Notes from the 2012 Dresden Music Festival ( 7 )
Operatic Repremiere
I am in beautiful Dresden – birthplace of the coaster– for the annual three-week Music Festival that has taken place since 1978. After Mozart-joys, Malkovichean divertissement, Bach despairs and delights, Thielemann’s Bruckner, and a triple-bill of violinists, it was time for the re-premiere of a royal opera.
Princess Amalie of Saxony (1794-1870) was by all accounts an eager student of music and a successful writer of light plays. Her tutors included Carl Maria von Weber (only eight years her senior), and you could read his diary entry about his royal student in any number of ways: “[Princess Amalie] has a beautiful talent and admirable diligence.” Once you’ve heard her long-lost opera “La casa disabitata” (The Uninhabited House), a one-act Farsa unperformed for 177 years, you’re more likely to know how he might have meant it.

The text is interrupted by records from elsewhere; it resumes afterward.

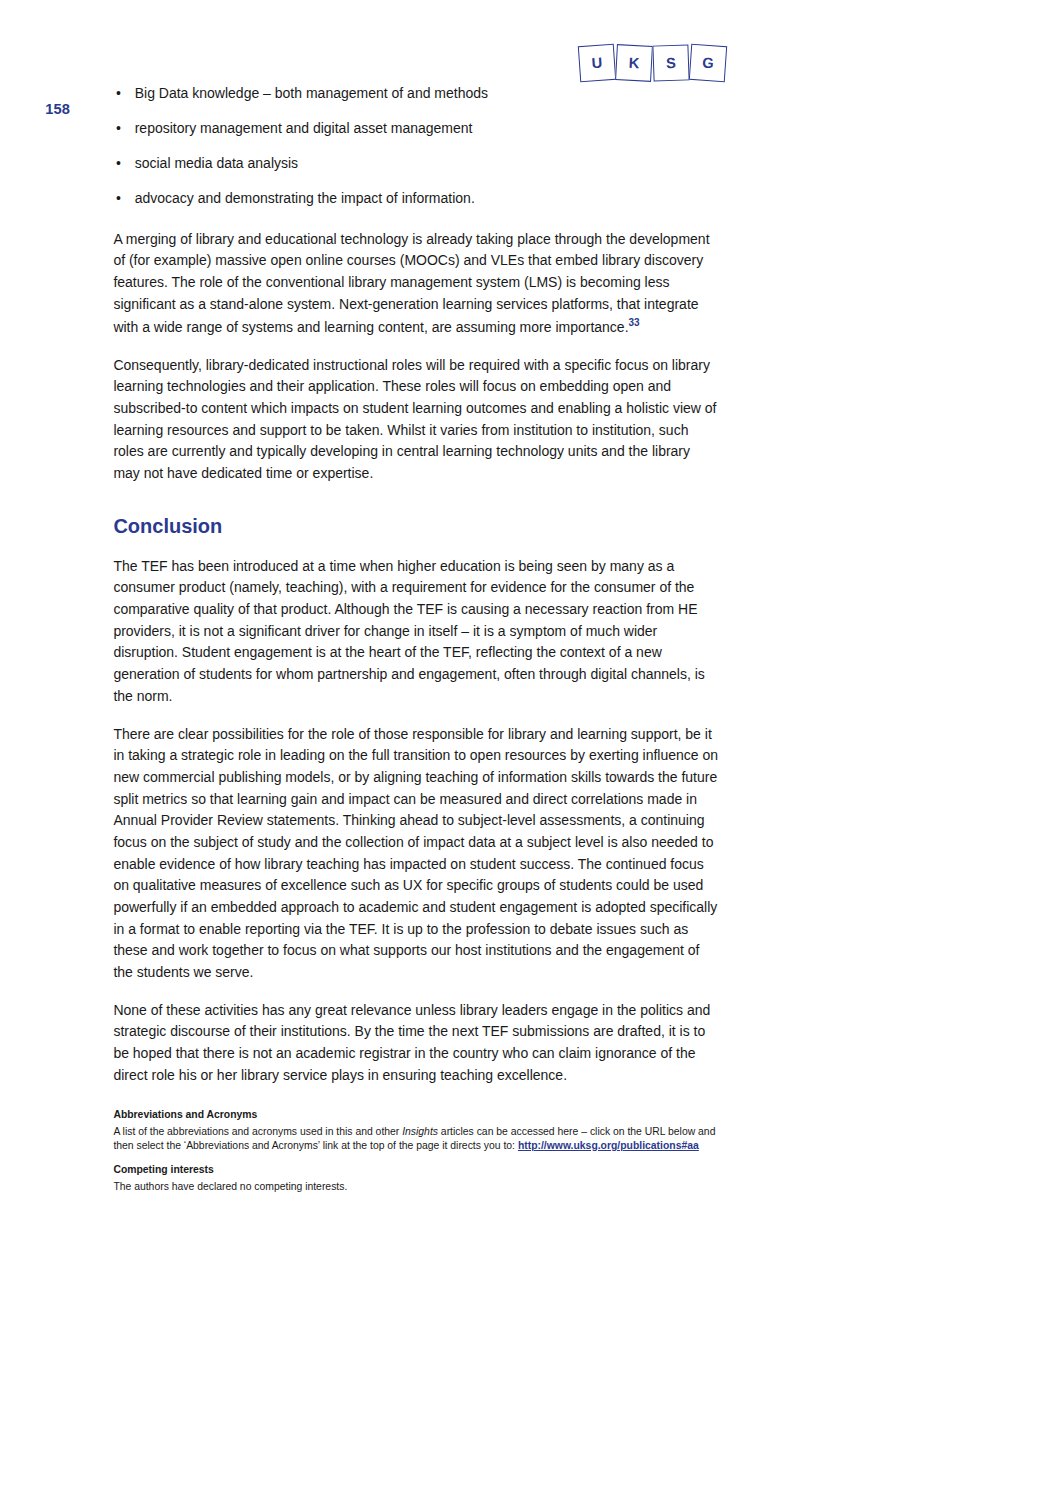UKSG
158
Big Data knowledge – both management of and methods
repository management and digital asset management
social media data analysis
advocacy and demonstrating the impact of information.
A merging of library and educational technology is already taking place through the development of (for example) massive open online courses (MOOCs) and VLEs that embed library discovery features. The role of the conventional library management system (LMS) is becoming less significant as a stand-alone system. Next-generation learning services platforms, that integrate with a wide range of systems and learning content, are assuming more importance.33
Consequently, library-dedicated instructional roles will be required with a specific focus on library learning technologies and their application. These roles will focus on embedding open and subscribed-to content which impacts on student learning outcomes and enabling a holistic view of learning resources and support to be taken. Whilst it varies from institution to institution, such roles are currently and typically developing in central learning technology units and the library may not have dedicated time or expertise.
Conclusion
The TEF has been introduced at a time when higher education is being seen by many as a consumer product (namely, teaching), with a requirement for evidence for the consumer of the comparative quality of that product. Although the TEF is causing a necessary reaction from HE providers, it is not a significant driver for change in itself – it is a symptom of much wider disruption. Student engagement is at the heart of the TEF, reflecting the context of a new generation of students for whom partnership and engagement, often through digital channels, is the norm.
There are clear possibilities for the role of those responsible for library and learning support, be it in taking a strategic role in leading on the full transition to open resources by exerting influence on new commercial publishing models, or by aligning teaching of information skills towards the future split metrics so that learning gain and impact can be measured and direct correlations made in Annual Provider Review statements. Thinking ahead to subject-level assessments, a continuing focus on the subject of study and the collection of impact data at a subject level is also needed to enable evidence of how library teaching has impacted on student success. The continued focus on qualitative measures of excellence such as UX for specific groups of students could be used powerfully if an embedded approach to academic and student engagement is adopted specifically in a format to enable reporting via the TEF. It is up to the profession to debate issues such as these and work together to focus on what supports our host institutions and the engagement of the students we serve.
None of these activities has any great relevance unless library leaders engage in the politics and strategic discourse of their institutions. By the time the next TEF submissions are drafted, it is to be hoped that there is not an academic registrar in the country who can claim ignorance of the direct role his or her library service plays in ensuring teaching excellence.
Abbreviations and Acronyms
A list of the abbreviations and acronyms used in this and other Insights articles can be accessed here – click on the URL below and then select the ‘Abbreviations and Acronyms’ link at the top of the page it directs you to: http://www.uksg.org/publications#aa
Competing interests
The authors have declared no competing interests.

There’s nothing wrong with the very charming overture in which the Princess strings together a series of well-formed conventional phrases. At their best they amount to occasional touches of Spohr, within otherwise plain classical flair. The “Phrase-A, repeat – Phrase B, repeat – Phrase A, Phrase B, repeat, repeat” approach is not unusual for music of her time – or rather music before her time, since the prudent rest is like lesser Cimarosa all the way home, and if there was any hint Rossini in there, it wasn’t the good kind. Easily patronized, darling stuff this is; a pleasant 100-minute divertissement that would go down well if iced drinks were served during the performance and if one could lounge on comfy ottomans. The Russian archive that still owns the vocal parts (they were ‘protected’ from Germans after World War II) only allowed one concert-performance (broadcast on August 11th on Deutschlandradio Kultur), but then maybe it’s enough to dig this uninhabited house out only every 177 years.

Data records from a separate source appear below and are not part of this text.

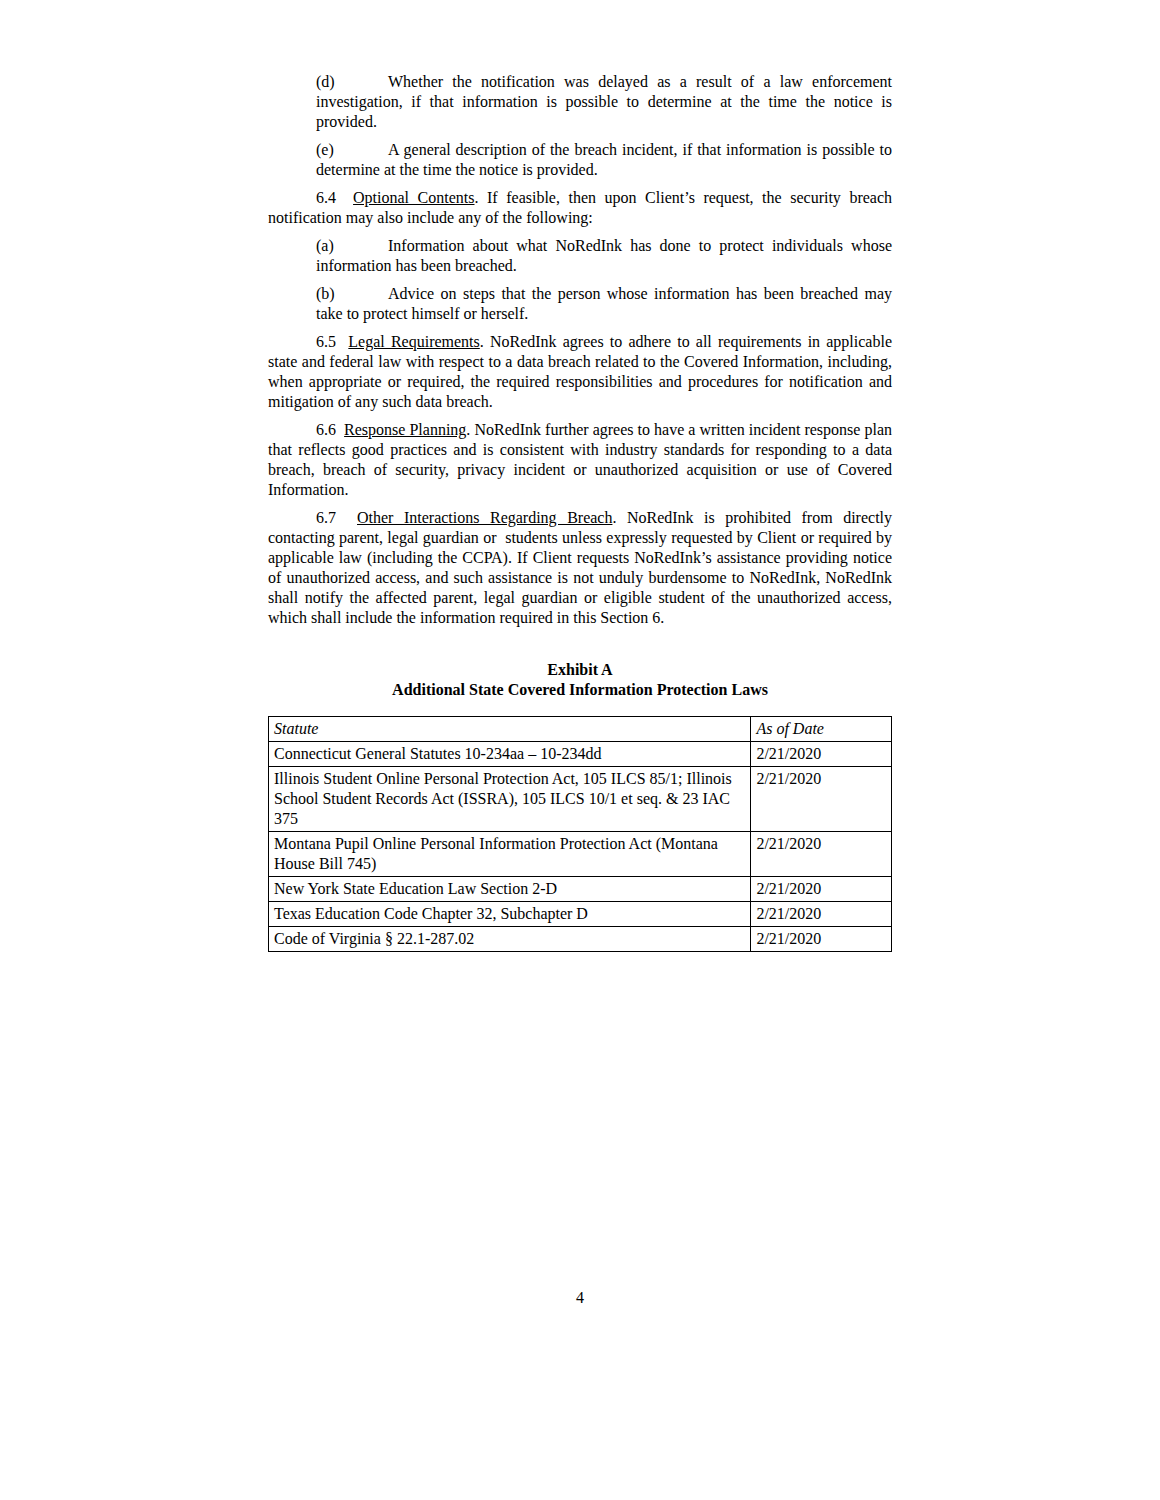(d) Whether the notification was delayed as a result of a law enforcement investigation, if that information is possible to determine at the time the notice is provided.
(e) A general description of the breach incident, if that information is possible to determine at the time the notice is provided.
6.4 Optional Contents. If feasible, then upon Client’s request, the security breach notification may also include any of the following:
(a) Information about what NoRedInk has done to protect individuals whose information has been breached.
(b) Advice on steps that the person whose information has been breached may take to protect himself or herself.
6.5 Legal Requirements. NoRedInk agrees to adhere to all requirements in applicable state and federal law with respect to a data breach related to the Covered Information, including, when appropriate or required, the required responsibilities and procedures for notification and mitigation of any such data breach.
6.6 Response Planning. NoRedInk further agrees to have a written incident response plan that reflects good practices and is consistent with industry standards for responding to a data breach, breach of security, privacy incident or unauthorized acquisition or use of Covered Information.
6.7 Other Interactions Regarding Breach. NoRedInk is prohibited from directly contacting parent, legal guardian or students unless expressly requested by Client or required by applicable law (including the CCPA). If Client requests NoRedInk’s assistance providing notice of unauthorized access, and such assistance is not unduly burdensome to NoRedInk, NoRedInk shall notify the affected parent, legal guardian or eligible student of the unauthorized access, which shall include the information required in this Section 6.
Exhibit A
Additional State Covered Information Protection Laws
| Statute | As of Date |
| --- | --- |
| Connecticut General Statutes 10-234aa – 10-234dd | 2/21/2020 |
| Illinois Student Online Personal Protection Act, 105 ILCS 85/1; Illinois School Student Records Act (ISSRA), 105 ILCS 10/1 et seq. & 23 IAC 375 | 2/21/2020 |
| Montana Pupil Online Personal Information Protection Act (Montana House Bill 745) | 2/21/2020 |
| New York State Education Law Section 2-D | 2/21/2020 |
| Texas Education Code Chapter 32, Subchapter D | 2/21/2020 |
| Code of Virginia § 22.1-287.02 | 2/21/2020 |
4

The Italian libretto, written by the Princess, is a little clunky. In the name of efficiency, I’ll try to convey its lack of eloquence by rhyming the synopsis:
This flat, so says a sign, is free!
The People gather mightily,
“Just how”, they wonder, “can this be?
Should I say yes, the joke’s on me??”
Eu•stich•io studied Lit-Ra-Ture,
And nat’rally he is rather poor.
“Free”! It’s what I can afford!
And my old wife will be on board.
A caveat: A ghost lives here!
E. has a gun, so what the hell,
He deftly manages his fear…
'Til midnight rings the bell.
Callisto, butler, saucy chap,
Followed orphan-rescue with kid-nap,
He locks her up and feeds her Schnitzel,
He’s, if you will, an early Fritzl.
The girl, her name’s Anetta,
Won’t marry him, that cad.
Raimondo would be so much bettuh,
(He’s the owner of the pad.)
At night Anetta runs away,
And after some discussion can convey,
She’s not a ghost per se,
Euastchio takes her on her way.
Sinforosa (wife, no money, aged)
Feels jealously enraged.
Callisto shows - as ghost disguised...
Gets shot, found out, and then despised.
The scheme is up, the truth emerges
A happy-end ensues for all
Raimondo and Anetta satisfy their urges –
And Eustichio: He gets rent-control!
The Dresden Chapel Soloists under Helmut Branny did their merry best and the cast of singers was overqualified throughout: Ilhun Jung, the eager, brazen baritone as Don Raimondo, the ever professional bass-baritone Allen Boxer as Callisto, the delightfully goofy, light baritone Matthias Henneberg with his clean, strong, dramatically anodyne voice in the main part of Eutichio, Anja Zügner’s bright and chirpy Annetta, Tehila Nini Goldstein’s Sinforosa, whose melted into her bits of music and was a real pleasure on the ears, and everyone else. The atmosphere was helped considerably by the surroundings of the Summer Palace in Dresden’s Großer Garten, easily the most charming of the many venues that the Dresden Festival uses.